The Bureau of Secret Intelligence (Office of the Chief Special Agent) was founded in 1916. The U.S. Department of State's Bureau of Secret Intelligence, later known as the Office of Security (SY) and now as the U.S. Diplomatic Security Service, was also known as U-1, an off-the-books adjunct to the Division of Information.

The origins of the U.S. State Department's Diplomatic Security Service (DSS) goes back to 1916 with a handful of agents assigned special duties directly by the Secretary of State (SECSTATE), Robert Lansing.

Lansing, who used MID and Department of the Treasury Secret Service agents to obtain secret information, longed for direct control over his own agents; therefore, in 1916 he created a Bureau of Secret Intelligence.

President Wilson allowed Lansing and Frank Polk quietly and informally to channel the flow of military and law enforcement material into the State Department's Bureau of Secret Intelligence (U-1). The two men picked a young clerk named Leland Harrison "to take charge of the collection and examination of all information of a secret nature coming into the Department from various sources and also to direct the work of the agents specially employed for that purpose."

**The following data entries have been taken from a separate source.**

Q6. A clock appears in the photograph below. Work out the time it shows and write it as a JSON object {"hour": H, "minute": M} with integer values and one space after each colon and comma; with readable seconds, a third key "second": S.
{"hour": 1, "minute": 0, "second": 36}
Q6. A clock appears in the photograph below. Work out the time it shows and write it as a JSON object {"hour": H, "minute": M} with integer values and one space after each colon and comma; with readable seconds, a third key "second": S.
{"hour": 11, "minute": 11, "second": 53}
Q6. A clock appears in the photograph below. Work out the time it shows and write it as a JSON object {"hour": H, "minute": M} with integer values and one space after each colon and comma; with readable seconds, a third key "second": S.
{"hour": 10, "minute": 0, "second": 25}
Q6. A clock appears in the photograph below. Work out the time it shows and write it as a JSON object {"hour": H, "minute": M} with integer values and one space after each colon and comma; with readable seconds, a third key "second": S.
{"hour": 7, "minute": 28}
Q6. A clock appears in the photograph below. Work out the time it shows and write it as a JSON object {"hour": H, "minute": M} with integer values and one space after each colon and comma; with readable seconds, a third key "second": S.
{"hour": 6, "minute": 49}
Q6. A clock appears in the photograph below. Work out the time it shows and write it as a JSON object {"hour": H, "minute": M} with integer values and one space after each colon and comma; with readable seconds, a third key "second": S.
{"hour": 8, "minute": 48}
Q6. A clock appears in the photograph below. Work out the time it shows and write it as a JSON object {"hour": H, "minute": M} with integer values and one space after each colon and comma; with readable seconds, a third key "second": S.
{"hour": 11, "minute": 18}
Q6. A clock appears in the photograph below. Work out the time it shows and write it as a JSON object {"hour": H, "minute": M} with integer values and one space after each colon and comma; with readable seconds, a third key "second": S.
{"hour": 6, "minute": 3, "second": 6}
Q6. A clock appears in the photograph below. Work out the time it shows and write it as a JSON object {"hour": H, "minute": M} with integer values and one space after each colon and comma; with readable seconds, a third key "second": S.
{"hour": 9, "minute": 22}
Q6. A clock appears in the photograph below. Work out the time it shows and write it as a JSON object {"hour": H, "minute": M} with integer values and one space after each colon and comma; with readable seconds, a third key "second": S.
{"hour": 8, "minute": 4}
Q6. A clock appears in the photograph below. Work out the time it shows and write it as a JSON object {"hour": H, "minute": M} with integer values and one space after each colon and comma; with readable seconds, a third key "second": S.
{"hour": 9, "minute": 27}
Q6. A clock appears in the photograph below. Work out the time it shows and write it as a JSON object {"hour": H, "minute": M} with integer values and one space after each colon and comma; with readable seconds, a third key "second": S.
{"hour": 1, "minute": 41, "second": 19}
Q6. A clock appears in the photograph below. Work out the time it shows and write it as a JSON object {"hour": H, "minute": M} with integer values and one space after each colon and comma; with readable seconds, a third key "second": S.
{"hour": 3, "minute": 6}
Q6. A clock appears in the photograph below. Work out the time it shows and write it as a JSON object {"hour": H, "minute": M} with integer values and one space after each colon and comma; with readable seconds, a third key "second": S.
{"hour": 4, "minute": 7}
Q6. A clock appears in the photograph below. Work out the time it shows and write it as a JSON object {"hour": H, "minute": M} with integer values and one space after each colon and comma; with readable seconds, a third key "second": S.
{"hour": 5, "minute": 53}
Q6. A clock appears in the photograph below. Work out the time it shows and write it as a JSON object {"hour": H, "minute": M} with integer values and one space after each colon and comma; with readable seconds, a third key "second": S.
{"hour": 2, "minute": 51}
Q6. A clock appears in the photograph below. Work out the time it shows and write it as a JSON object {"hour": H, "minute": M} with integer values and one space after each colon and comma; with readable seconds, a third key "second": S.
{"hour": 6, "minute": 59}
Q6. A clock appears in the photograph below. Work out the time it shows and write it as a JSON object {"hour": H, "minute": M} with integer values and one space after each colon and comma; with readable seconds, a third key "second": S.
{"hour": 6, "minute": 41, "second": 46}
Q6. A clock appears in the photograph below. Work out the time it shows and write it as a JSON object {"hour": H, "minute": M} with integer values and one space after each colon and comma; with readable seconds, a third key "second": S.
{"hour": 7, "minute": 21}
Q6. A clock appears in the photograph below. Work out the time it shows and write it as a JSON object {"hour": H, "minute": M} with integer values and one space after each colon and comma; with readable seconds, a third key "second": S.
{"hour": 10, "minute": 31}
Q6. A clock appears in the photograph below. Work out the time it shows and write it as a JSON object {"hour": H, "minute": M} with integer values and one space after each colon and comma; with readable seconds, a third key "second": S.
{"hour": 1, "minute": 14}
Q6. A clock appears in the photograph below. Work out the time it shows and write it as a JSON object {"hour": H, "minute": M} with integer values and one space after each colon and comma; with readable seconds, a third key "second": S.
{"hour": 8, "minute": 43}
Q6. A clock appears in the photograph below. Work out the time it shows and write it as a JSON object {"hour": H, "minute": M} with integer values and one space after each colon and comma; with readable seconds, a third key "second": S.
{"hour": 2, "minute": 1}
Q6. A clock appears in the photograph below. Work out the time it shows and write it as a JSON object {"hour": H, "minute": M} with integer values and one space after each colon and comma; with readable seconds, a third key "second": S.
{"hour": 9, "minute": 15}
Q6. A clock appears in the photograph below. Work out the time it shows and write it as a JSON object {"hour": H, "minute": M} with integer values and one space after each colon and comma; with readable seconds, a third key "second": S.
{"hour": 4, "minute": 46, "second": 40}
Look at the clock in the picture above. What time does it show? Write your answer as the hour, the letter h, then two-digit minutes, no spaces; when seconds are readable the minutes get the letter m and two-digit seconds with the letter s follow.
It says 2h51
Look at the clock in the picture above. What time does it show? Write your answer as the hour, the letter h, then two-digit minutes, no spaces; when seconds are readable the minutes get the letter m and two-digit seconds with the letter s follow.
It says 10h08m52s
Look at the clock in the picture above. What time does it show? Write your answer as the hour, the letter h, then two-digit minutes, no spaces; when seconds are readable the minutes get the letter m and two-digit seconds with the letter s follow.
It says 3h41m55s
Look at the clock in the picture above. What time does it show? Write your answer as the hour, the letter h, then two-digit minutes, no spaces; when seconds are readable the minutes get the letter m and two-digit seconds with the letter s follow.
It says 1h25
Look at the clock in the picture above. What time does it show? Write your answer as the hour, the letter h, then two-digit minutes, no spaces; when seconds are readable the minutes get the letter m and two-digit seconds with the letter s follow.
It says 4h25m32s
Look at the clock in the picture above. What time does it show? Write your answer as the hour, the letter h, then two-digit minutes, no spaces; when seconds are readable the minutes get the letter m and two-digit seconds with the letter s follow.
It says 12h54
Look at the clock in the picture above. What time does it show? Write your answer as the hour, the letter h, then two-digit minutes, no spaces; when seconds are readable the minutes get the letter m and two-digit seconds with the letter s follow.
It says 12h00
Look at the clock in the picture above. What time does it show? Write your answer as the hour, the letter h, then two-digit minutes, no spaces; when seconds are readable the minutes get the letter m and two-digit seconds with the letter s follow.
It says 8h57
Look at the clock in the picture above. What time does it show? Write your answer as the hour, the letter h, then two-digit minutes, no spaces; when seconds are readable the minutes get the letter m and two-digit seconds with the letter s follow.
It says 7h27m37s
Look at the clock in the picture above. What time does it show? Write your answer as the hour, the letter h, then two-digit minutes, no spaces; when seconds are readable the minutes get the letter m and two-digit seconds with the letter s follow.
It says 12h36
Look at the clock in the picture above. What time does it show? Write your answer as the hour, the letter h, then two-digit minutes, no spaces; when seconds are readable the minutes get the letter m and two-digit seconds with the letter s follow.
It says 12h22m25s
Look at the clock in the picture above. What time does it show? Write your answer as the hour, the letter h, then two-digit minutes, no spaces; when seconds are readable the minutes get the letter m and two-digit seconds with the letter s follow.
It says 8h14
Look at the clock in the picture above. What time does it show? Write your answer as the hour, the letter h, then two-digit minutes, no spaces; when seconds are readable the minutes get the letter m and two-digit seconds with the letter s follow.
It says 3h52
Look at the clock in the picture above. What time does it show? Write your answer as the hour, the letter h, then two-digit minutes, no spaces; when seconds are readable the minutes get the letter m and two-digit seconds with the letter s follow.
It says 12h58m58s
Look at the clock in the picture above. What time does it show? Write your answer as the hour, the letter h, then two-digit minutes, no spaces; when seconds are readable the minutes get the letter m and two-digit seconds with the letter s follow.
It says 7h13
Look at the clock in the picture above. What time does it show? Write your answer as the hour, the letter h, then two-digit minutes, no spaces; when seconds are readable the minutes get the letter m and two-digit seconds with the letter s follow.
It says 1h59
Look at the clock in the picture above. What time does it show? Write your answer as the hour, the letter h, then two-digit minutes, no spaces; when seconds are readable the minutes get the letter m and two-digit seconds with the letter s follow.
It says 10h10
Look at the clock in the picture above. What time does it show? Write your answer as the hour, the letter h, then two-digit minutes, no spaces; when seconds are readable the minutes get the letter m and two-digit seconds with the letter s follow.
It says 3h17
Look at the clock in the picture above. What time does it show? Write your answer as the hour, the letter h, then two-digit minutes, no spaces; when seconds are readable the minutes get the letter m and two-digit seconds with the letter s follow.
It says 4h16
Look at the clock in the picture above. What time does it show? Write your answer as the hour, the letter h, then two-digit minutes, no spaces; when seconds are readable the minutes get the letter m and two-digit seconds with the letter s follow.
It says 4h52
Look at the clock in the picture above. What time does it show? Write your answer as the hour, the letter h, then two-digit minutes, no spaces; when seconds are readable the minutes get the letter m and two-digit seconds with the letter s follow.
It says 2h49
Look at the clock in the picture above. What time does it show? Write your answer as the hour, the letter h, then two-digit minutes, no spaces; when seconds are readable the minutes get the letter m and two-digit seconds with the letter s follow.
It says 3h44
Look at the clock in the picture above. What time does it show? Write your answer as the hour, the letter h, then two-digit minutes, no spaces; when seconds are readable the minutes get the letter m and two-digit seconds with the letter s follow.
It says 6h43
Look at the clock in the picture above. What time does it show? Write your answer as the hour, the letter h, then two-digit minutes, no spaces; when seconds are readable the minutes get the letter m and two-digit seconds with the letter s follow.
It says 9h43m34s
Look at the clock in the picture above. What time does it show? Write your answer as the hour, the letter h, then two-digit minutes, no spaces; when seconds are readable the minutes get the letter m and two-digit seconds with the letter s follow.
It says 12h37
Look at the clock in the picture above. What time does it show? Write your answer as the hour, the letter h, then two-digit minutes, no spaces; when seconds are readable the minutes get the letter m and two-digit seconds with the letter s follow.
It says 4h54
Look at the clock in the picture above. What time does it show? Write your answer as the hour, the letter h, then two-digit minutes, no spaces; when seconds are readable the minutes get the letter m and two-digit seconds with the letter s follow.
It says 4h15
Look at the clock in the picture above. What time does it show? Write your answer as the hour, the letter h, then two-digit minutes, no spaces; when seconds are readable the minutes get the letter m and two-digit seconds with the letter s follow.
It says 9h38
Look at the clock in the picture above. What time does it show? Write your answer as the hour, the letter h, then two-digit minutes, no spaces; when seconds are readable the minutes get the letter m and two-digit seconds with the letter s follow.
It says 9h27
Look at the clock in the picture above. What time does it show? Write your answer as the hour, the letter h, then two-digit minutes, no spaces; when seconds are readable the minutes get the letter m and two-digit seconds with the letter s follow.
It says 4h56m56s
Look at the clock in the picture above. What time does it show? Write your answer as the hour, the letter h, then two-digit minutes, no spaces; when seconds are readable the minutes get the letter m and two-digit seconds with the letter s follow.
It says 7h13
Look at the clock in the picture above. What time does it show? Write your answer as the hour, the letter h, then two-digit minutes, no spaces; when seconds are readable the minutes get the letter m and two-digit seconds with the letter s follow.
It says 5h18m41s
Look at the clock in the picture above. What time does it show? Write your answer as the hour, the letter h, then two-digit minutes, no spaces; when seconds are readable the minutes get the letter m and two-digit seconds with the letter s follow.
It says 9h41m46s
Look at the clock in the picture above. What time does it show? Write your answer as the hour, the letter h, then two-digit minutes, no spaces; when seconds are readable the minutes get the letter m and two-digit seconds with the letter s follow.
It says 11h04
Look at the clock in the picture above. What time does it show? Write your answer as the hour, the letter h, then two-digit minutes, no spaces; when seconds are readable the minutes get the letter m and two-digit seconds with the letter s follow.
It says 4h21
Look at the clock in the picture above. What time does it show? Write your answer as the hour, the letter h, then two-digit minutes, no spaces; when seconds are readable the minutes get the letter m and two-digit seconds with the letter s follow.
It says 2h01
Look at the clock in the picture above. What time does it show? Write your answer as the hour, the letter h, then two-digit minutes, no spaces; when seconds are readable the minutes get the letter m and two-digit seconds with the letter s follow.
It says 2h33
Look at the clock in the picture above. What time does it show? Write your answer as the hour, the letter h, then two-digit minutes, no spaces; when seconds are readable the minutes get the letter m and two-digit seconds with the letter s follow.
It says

Lansing moved to create this inter-agency "secret service" for the Department of State. Many German and Austrian acts of fraud, propaganda, sabotage, and espionage cut across or fell between the jurisdictions of various U.S. law enforcement agencies. Secretary of the Treasury William McAdoo admitted that the Secret Service, the Federal Bureau of Investigation, and the Post Office Inspection Service were often "crossing wires with [one] another in running down crimes and conducting investigations" of espionage, fraud, and sabotage. To rectify this, Lansing proposed creating an office under the Department of State’s Office of the Counselor to review investigation reports from several law enforcement agencies.